PAYTM IPO opens today where the company is looking to raise nearly Ra. 18,300 cr from investors.
This is the largest IPO in Indian markets.
The company has done exceedingly well in transforming the entire payment services industry. However, it is important to know at some of the key risks before subscribing to the IPO.
1. Consistently Loss Making
PAYTM has reported net losses in each of the last three financial years.
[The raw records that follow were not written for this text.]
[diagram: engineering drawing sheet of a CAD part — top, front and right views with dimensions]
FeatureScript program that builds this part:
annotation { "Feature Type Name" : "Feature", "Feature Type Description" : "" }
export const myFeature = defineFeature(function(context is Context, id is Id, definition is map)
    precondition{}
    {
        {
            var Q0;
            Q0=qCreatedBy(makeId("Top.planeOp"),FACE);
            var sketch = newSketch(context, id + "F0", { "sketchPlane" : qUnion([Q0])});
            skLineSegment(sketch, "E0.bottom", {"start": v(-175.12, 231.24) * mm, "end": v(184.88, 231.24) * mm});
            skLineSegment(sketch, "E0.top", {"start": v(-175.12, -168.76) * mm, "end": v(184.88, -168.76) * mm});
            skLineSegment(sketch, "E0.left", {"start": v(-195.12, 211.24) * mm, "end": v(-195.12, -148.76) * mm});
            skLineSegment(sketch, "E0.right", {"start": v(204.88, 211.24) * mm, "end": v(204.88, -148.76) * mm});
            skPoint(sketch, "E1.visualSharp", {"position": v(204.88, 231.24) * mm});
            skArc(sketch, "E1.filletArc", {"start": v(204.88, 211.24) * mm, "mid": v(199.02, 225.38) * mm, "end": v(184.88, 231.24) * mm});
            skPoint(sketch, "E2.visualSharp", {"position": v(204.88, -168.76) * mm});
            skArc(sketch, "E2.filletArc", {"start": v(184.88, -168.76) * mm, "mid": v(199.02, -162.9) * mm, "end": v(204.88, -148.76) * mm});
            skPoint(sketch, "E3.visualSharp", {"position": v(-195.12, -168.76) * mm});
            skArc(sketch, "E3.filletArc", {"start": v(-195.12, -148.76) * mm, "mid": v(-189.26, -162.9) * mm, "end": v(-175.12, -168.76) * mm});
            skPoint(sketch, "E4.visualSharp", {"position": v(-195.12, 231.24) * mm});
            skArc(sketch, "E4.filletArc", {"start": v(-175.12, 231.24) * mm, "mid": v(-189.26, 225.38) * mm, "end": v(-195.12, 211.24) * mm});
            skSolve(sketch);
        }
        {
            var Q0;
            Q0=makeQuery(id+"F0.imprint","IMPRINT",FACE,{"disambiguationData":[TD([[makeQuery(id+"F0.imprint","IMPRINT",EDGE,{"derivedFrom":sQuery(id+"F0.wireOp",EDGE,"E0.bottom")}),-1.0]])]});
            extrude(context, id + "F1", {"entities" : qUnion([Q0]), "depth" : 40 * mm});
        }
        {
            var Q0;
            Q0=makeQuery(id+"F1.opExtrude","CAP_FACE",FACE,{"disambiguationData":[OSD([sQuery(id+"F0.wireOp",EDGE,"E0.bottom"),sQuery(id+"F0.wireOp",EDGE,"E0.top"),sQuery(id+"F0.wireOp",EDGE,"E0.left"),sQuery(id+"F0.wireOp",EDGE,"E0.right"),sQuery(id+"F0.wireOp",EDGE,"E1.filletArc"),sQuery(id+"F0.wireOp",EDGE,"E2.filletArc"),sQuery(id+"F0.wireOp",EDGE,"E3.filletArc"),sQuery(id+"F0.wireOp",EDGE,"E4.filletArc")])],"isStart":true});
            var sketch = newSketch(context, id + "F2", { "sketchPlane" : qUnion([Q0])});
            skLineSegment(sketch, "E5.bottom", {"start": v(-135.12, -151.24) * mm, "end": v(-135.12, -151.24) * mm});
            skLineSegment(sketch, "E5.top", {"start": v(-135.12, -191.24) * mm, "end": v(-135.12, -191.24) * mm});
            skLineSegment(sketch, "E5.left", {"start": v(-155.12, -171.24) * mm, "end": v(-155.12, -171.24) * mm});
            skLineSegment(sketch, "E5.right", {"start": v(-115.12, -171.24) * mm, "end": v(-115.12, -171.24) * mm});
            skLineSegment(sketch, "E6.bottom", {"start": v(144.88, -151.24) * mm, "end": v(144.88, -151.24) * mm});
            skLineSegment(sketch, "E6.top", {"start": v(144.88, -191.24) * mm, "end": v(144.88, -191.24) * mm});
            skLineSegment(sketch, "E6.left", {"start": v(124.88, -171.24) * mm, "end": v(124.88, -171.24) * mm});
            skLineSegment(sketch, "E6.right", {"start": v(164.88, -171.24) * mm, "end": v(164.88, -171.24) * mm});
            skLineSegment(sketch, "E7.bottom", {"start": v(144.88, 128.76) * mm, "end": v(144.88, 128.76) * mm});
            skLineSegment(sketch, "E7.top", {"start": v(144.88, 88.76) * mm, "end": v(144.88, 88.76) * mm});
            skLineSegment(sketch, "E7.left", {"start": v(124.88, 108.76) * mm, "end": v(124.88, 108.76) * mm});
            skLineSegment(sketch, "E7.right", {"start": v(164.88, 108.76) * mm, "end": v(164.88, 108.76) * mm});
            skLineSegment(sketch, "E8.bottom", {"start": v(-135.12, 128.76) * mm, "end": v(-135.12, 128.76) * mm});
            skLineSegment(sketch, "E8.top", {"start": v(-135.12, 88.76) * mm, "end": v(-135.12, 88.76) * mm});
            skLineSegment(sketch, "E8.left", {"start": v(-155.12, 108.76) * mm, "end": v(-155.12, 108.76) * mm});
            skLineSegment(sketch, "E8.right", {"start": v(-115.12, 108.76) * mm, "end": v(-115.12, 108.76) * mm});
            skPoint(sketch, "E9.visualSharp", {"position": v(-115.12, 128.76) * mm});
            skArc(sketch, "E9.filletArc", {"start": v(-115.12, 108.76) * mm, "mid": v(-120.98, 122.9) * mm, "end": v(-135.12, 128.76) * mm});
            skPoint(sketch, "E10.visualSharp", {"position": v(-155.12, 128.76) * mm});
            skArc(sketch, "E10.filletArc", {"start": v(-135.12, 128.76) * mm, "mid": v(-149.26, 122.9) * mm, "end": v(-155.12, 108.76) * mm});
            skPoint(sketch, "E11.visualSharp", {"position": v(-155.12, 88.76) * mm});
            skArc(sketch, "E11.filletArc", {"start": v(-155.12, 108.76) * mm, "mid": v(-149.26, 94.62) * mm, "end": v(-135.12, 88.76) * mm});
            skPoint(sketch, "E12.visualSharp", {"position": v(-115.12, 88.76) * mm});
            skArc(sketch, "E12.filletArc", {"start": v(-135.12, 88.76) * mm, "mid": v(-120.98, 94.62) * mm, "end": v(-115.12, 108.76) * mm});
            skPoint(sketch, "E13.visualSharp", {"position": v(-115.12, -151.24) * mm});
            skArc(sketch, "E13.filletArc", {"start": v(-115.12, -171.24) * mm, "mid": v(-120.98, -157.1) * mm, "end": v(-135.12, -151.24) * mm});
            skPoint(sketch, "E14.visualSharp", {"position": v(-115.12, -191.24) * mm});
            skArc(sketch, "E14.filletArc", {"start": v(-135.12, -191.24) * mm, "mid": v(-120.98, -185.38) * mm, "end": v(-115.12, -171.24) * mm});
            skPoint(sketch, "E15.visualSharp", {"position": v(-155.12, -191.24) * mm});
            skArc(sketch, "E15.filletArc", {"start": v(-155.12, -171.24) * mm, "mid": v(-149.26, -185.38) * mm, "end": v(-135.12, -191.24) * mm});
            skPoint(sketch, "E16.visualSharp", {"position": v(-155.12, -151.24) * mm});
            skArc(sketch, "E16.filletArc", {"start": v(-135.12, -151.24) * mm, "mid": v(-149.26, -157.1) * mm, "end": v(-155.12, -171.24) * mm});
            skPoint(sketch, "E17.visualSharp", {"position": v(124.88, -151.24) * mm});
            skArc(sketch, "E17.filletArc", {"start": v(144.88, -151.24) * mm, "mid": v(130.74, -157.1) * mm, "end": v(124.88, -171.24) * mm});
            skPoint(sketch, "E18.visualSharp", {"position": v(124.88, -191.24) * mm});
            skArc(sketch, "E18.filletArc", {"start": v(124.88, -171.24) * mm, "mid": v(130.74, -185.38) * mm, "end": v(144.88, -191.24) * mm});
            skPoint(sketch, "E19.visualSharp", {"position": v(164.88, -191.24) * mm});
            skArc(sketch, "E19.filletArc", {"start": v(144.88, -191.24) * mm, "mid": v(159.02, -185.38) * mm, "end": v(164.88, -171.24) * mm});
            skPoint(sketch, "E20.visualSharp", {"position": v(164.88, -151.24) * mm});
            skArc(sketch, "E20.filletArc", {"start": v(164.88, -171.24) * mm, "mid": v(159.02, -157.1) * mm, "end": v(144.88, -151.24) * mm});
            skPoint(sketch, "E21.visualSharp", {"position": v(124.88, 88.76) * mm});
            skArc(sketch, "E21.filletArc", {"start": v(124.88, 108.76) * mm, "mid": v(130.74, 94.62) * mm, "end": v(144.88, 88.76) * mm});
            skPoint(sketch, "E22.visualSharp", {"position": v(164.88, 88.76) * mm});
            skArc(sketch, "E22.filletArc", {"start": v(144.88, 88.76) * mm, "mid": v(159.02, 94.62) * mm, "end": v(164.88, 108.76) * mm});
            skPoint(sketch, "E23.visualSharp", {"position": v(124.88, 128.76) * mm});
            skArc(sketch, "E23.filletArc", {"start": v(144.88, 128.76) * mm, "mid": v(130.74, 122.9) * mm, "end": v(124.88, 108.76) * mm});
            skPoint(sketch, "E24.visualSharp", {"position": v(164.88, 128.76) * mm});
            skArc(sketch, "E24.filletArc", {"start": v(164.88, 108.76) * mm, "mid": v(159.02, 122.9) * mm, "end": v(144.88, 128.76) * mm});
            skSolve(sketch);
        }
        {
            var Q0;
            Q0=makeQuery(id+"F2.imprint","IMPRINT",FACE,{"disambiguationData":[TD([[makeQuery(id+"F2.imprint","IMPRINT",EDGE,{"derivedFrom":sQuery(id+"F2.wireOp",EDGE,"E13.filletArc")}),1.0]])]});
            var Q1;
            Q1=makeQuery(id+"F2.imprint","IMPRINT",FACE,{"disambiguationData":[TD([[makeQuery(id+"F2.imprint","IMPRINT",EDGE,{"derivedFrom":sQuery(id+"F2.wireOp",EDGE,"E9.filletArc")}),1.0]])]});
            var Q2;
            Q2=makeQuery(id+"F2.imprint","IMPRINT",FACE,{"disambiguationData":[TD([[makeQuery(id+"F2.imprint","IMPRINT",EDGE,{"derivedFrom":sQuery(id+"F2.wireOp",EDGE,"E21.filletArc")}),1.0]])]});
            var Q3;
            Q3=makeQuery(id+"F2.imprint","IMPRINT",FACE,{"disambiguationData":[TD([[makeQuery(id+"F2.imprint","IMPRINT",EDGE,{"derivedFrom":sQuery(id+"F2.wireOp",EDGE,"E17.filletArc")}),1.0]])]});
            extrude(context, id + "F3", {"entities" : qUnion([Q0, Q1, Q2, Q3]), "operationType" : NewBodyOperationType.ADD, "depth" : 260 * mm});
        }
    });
Even operationally (at the EBITDA level), the company has incurred losses
Cash Flow from Operations are negative
The revenue has stayed flat between FY19 & FY20 and declined in FY21
Moreover, there is no clear direction towards profitability
2. Brutally Competitive Space
There is no doubt that the growth trajectory for the industry (Payment, Commerce and Financial Services) looks promising but it is also an extremely competitive space where players with deep pockets are also looking to gain market share
The technology in the payment services industry is continuously evolving which increases uncertainty
3. High dependence on payment services
Payment services accounts for 75% of its total revenue
The company earns this revenue from the transaction fees it collects from merchants
This means they would have to consistently add more partners / increase transaction size / broaden the scope of its products and services to achieve higher revenues
4. Changes in Regulatory Factors
PAYTM operates in highly regulated industries and is regulated by IRDAI, RBI and SEBI for its different businesses
Any adverse changes announced by the regulator could impact PAYTM’s business as well
PAYTM’s post issue market cap is expected to be nearly Rs. 1.38 lakh crore, Yes Right!
That is a whopping 43x FY21 Sales
There is no doubt the growth prospects are great, but the valuations are RICH!